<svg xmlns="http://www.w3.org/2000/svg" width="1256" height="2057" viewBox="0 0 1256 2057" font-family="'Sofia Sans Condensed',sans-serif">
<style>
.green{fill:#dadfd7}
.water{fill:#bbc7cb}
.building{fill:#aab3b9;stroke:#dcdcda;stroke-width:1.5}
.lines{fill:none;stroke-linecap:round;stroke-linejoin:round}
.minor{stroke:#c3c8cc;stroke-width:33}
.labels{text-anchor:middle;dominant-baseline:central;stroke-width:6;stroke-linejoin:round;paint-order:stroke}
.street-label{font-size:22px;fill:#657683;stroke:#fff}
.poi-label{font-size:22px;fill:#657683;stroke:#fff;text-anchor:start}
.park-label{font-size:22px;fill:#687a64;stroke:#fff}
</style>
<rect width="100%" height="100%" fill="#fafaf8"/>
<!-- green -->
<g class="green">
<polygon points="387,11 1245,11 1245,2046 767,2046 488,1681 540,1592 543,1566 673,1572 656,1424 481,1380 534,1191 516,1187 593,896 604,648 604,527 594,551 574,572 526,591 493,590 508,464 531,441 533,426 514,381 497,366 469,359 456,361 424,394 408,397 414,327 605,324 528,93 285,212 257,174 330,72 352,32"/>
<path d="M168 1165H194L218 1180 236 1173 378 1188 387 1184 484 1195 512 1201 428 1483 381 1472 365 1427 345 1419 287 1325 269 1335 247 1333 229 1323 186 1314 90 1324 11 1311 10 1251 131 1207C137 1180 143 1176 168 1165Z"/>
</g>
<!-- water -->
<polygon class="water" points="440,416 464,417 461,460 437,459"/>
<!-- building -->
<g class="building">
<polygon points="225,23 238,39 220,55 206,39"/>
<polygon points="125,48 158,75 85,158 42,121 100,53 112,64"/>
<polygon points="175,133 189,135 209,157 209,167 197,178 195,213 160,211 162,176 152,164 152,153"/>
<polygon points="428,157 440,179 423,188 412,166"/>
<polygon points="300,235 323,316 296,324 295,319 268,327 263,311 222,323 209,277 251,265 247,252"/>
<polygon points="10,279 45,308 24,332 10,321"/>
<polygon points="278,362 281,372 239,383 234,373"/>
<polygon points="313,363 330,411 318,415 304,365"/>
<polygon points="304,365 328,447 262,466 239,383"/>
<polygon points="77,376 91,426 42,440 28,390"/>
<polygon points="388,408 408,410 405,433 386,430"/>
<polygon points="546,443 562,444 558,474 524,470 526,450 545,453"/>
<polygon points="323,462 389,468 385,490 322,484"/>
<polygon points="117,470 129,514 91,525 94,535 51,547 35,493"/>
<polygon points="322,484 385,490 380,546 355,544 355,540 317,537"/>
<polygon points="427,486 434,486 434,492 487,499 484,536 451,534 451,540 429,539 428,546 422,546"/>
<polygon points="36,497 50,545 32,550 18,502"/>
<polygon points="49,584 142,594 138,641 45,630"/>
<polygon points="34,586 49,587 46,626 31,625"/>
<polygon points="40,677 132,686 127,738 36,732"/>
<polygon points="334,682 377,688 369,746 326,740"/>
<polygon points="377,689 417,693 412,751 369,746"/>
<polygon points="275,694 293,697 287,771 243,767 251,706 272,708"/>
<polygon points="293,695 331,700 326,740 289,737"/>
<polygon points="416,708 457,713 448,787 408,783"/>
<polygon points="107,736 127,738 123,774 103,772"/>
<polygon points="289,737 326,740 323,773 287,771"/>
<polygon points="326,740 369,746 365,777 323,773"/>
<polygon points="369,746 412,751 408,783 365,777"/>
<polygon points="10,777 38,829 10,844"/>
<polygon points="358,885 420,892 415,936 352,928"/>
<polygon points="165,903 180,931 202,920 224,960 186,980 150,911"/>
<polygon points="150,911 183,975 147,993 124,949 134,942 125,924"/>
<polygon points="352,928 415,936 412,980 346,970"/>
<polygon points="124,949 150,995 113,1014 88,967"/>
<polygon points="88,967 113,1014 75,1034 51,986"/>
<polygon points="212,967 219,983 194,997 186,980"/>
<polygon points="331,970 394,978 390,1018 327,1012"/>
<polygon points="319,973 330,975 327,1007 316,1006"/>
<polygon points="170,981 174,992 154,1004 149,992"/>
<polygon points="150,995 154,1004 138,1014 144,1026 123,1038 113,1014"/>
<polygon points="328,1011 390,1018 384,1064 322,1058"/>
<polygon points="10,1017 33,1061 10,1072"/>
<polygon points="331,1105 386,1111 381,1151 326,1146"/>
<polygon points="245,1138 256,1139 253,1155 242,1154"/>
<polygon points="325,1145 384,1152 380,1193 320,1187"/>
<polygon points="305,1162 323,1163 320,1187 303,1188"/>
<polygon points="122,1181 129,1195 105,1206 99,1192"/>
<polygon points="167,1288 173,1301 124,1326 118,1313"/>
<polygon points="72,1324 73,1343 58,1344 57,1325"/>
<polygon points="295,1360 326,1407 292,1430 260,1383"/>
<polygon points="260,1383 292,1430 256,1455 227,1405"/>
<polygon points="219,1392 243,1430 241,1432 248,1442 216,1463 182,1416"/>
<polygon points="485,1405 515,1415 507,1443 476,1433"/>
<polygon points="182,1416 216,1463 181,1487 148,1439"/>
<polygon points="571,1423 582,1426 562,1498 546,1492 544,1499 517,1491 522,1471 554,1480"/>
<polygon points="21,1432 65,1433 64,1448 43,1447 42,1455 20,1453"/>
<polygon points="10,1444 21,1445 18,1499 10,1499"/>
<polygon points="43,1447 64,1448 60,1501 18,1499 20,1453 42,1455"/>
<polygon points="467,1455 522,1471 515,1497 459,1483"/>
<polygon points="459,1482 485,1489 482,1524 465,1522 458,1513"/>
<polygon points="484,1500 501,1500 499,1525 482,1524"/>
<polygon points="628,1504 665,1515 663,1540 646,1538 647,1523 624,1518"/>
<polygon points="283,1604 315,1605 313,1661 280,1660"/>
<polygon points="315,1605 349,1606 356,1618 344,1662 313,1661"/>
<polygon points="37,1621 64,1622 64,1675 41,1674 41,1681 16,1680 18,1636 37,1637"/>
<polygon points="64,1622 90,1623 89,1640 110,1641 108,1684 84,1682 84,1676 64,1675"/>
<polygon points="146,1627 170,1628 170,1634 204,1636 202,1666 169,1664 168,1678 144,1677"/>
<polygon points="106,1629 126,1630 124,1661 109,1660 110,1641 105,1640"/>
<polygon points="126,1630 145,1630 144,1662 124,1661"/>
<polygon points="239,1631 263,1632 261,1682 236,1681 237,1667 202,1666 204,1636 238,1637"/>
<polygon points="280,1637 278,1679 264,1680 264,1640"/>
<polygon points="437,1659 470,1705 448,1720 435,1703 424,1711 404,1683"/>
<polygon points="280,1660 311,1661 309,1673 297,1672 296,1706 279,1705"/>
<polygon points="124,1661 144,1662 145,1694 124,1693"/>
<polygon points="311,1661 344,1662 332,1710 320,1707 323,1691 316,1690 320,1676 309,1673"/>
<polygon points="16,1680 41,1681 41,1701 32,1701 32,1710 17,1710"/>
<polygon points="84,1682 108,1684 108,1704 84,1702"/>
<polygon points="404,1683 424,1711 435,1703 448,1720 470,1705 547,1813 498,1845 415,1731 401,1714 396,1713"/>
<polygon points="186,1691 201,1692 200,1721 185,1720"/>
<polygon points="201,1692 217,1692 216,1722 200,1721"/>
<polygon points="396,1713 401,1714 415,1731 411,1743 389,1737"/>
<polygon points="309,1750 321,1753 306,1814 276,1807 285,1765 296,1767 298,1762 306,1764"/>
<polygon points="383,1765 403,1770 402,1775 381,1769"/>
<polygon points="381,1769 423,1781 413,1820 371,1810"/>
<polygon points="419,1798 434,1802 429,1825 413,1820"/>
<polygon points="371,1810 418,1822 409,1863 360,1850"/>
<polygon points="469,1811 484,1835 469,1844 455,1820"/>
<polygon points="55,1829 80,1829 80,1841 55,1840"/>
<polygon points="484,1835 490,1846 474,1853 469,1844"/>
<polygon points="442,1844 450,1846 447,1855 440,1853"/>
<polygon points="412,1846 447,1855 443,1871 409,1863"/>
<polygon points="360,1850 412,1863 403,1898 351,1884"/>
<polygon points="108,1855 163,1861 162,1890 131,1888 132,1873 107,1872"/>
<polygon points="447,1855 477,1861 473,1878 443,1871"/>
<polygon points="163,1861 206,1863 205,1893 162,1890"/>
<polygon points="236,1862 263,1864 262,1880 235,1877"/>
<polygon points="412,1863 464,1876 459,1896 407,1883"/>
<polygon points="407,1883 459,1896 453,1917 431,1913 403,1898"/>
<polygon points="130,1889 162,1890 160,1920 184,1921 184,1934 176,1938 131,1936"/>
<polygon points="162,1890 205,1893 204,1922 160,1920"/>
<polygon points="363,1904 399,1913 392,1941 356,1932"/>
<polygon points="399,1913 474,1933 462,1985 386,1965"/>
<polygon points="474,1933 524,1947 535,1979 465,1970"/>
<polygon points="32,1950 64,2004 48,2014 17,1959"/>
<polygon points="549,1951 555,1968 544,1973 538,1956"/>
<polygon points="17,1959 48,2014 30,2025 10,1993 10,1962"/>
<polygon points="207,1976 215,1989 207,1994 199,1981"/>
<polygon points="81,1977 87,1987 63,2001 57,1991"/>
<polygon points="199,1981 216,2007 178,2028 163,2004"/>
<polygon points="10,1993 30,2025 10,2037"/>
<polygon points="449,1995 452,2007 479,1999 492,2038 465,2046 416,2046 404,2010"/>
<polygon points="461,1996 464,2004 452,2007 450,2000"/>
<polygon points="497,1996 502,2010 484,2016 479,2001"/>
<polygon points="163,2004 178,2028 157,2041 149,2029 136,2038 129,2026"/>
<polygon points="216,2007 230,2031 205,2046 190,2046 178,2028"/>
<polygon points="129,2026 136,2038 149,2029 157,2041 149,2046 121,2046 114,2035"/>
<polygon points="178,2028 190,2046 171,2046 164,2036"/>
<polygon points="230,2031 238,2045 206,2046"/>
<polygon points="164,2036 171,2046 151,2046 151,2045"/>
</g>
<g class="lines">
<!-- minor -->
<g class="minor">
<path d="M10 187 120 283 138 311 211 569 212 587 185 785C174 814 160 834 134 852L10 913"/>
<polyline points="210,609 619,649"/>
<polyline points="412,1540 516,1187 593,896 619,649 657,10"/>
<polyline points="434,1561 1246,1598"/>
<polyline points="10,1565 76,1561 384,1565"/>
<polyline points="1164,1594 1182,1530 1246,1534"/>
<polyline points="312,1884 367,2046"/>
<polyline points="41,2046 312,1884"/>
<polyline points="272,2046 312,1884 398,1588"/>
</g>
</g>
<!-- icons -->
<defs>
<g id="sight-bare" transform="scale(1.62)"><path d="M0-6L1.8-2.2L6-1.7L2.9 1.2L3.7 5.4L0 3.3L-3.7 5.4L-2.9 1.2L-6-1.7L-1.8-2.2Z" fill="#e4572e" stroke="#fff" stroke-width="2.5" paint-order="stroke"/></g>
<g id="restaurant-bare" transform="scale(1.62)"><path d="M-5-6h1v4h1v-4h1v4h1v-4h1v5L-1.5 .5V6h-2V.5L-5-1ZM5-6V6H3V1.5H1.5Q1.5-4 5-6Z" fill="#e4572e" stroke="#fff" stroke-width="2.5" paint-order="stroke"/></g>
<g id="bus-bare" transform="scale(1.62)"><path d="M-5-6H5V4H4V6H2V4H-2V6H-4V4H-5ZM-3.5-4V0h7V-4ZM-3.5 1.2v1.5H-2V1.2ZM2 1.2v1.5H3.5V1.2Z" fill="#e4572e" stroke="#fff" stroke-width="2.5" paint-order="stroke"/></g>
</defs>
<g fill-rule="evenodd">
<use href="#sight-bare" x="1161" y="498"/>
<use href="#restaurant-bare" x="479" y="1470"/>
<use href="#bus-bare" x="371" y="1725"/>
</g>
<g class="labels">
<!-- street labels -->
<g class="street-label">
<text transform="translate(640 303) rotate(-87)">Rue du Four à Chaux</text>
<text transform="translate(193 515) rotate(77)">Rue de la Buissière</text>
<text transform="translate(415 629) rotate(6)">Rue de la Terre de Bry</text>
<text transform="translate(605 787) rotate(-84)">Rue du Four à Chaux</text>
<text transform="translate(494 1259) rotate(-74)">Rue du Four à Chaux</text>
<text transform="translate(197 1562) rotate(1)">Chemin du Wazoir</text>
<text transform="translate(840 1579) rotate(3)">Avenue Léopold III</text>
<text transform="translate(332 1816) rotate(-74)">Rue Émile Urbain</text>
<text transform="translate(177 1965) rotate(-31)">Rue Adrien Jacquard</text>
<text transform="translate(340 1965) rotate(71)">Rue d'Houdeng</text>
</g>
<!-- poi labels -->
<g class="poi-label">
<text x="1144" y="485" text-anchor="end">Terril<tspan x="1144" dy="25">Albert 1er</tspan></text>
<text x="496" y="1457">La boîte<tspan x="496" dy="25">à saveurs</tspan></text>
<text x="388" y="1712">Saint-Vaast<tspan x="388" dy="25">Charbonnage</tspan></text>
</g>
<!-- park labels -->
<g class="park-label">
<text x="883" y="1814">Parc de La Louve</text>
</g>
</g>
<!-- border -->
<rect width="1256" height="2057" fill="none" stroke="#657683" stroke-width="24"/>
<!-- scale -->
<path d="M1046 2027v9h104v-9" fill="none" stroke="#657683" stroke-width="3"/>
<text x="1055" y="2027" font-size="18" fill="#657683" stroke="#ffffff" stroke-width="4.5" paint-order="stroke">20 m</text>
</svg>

──────

= ACTIVITY =
If a line of the entries holds the word "lines", copy it out.

= YOUR RESPONSE =
.lines{fill:none;stroke-linecap:round;stroke-linejoin:round}
<g class="lines">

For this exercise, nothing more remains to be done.